El acuerdo de EE. UU. sobre el petróleo venezolano intensifica el debate sobre una posible confiscación de activos en bitcoin

El presidente de Estados Unidos, Donald Trump, informó que las “autoridades provisionales” de Venezuela transferirán a Estados Unidos entre 30 y 50 millones de barriles de petróleo. La declaración se produjo pocos días después de las informaciones sobre la detención de Nicolás Maduro durante una operación especial de las fuerzas estadounidenses, lo que intensificó el debate sobre una posible redistribución de activos venezolanos.

Según Trump, el petróleo se venderá “a precio de mercado” y los ingresos quedarán bajo control de la administración estadounidense. Con un precio de referencia cercano a 56 dólares por barril, el volumen potencial del acuerdo se estima en hasta 2,8 mil millones de dólares, lo que apunta a un impacto financiero relevante para Washington.

La Casa Blanca tiene prevista una reunión con representantes de Exxon, Chevron y ConocoPhillips para abordar el futuro del sector petrolero venezolano. Este formato de negociaciones indica que el interés de Estados Unidos podría ir más allá de una entrega puntual, teniendo en cuenta que Venezuela posee las mayores reservas probadas de petróleo del mundo.

En el contexto del acuerdo petrolero, la atención del mercado se desplazó hacia los posibles criptoactivos del país, incluidos los supuestos fondos en bitcoin. Las estimaciones públicas difieren considerablemente: Project Brazen menciona un volumen de hasta 60 mil millones de dólares, mientras que Bitcointreasuries.net registra 240 BTC (unos 22 millones de dólares); no obstante, no existe verificación on-chain confirmada de estos datos.

La principal limitación sigue siendo el mecanismo de incautación de criptomonedas: a diferencia de las materias primas físicas, la confiscación de BTC requiere acceso a las claves privadas o la cooperación de custodios dentro de la jurisdicción estadounidense.
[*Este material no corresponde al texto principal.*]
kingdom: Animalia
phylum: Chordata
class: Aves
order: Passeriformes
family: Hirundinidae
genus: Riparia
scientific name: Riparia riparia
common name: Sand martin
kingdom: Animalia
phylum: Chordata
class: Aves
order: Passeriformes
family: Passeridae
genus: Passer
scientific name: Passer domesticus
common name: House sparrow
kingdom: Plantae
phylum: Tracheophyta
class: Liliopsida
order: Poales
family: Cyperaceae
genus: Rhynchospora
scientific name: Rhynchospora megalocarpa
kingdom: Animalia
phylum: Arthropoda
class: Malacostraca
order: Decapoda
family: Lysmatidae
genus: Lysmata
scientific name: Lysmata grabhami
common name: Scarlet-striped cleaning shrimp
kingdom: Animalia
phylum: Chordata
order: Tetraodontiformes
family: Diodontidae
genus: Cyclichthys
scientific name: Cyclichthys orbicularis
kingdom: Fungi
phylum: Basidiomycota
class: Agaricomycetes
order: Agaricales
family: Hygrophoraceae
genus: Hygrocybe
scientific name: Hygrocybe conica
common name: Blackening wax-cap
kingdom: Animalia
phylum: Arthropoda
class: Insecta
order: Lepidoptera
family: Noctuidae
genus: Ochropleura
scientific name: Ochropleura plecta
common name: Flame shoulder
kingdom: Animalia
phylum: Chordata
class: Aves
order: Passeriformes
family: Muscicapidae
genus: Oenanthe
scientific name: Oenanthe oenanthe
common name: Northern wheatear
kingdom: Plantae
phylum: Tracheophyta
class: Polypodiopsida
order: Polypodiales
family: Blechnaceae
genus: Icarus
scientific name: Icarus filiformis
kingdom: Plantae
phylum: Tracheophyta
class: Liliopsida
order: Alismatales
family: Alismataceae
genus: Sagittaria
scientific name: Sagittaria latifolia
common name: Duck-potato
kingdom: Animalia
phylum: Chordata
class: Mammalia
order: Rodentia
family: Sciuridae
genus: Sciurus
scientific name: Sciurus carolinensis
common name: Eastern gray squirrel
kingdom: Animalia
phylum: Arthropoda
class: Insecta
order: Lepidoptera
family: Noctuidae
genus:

En la práctica, dichos activos podrían haberse distribuido entre múltiples monederos y almacenado fuera de plataformas controladas por Estados Unidos, lo que complica su localización y su validación jurídica.

El contexto refuerza el interés por el tema debido al decreto de Trump de 2025 sobre la creación de una reserva estratégica de bitcoin sin costes para los contribuyentes. En esa lógica, las posibles confiscaciones podrían considerarse una de las fuentes de financiación, aunque para materializar ese escenario se necesitará una base probatoria en tribunales estadounidenses y la confirmación del origen de los activos.